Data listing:
-=-=-

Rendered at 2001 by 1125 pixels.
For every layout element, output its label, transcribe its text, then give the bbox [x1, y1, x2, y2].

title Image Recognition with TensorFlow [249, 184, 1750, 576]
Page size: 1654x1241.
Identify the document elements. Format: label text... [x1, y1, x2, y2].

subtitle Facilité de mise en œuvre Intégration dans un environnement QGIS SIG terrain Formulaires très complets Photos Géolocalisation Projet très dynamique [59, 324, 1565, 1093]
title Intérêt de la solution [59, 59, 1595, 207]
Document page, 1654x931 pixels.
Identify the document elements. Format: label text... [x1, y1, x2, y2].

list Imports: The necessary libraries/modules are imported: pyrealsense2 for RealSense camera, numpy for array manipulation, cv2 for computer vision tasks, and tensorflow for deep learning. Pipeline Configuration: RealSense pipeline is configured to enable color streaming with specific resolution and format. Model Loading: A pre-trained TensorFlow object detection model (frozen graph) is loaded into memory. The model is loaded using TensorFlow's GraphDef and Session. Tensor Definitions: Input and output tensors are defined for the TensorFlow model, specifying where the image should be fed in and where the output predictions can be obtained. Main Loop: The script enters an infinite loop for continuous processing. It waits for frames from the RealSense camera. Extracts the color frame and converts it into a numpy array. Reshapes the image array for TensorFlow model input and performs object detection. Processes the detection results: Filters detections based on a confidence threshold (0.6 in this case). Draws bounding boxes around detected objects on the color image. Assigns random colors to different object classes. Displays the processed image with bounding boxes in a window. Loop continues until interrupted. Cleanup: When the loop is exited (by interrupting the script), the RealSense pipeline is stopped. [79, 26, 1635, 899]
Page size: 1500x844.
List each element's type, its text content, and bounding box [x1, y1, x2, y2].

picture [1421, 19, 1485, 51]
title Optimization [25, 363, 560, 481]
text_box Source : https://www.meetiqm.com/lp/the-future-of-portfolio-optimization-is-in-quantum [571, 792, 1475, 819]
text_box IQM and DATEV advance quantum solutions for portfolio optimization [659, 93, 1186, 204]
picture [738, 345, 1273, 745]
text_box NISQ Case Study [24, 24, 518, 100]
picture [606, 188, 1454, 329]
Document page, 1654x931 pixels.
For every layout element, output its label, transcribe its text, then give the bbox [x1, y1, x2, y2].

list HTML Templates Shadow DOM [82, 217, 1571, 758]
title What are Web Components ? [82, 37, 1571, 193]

-=-=-

- [Exercise instructions]: Rewrite all of the data above, changing every "Page size" to "Canvas size" and leaving everything else the same.

- [Finished task]:
Rendered at 2001 by 1125 pixels.
For every layout element, output its label, transcribe its text, then give the bbox [x1, y1, x2, y2].

title Image Recognition with TensorFlow [249, 184, 1750, 576]
Canvas size: 1654x1241.
Identify the document elements. Format: label text... [x1, y1, x2, y2].

subtitle Facilité de mise en œuvre Intégration dans un environnement QGIS SIG terrain Formulaires très complets Photos Géolocalisation Projet très dynamique [59, 324, 1565, 1093]
title Intérêt de la solution [59, 59, 1595, 207]
Document page, 1654x931 pixels.
Identify the document elements. Format: label text... [x1, y1, x2, y2].

list Imports: The necessary libraries/modules are imported: pyrealsense2 for RealSense camera, numpy for array manipulation, cv2 for computer vision tasks, and tensorflow for deep learning. Pipeline Configuration: RealSense pipeline is configured to enable color streaming with specific resolution and format. Model Loading: A pre-trained TensorFlow object detection model (frozen graph) is loaded into memory. The model is loaded using TensorFlow's GraphDef and Session. Tensor Definitions: Input and output tensors are defined for the TensorFlow model, specifying where the image should be fed in and where the output predictions can be obtained. Main Loop: The script enters an infinite loop for continuous processing. It waits for frames from the RealSense camera. Extracts the color frame and converts it into a numpy array. Reshapes the image array for TensorFlow model input and performs object detection. Processes the detection results: Filters detections based on a confidence threshold (0.6 in this case). Draws bounding boxes around detected objects on the color image. Assigns random colors to different object classes. Displays the processed image with bounding boxes in a window. Loop continues until interrupted. Cleanup: When the loop is exited (by interrupting the script), the RealSense pipeline is stopped. [79, 26, 1635, 899]
Canvas size: 1500x844.
List each element's type, its text content, and bounding box [x1, y1, x2, y2].

picture [1421, 19, 1485, 51]
title Optimization [25, 363, 560, 481]
text_box Source : https://www.meetiqm.com/lp/the-future-of-portfolio-optimization-is-in-quantum [571, 792, 1475, 819]
text_box IQM and DATEV advance quantum solutions for portfolio optimization [659, 93, 1186, 204]
picture [738, 345, 1273, 745]
text_box NISQ Case Study [24, 24, 518, 100]
picture [606, 188, 1454, 329]
Document page, 1654x931 pixels.
For every layout element, output its label, transcribe its text, then give the bbox [x1, y1, x2, y2].

list HTML Templates Shadow DOM [82, 217, 1571, 758]
title What are Web Components ? [82, 37, 1571, 193]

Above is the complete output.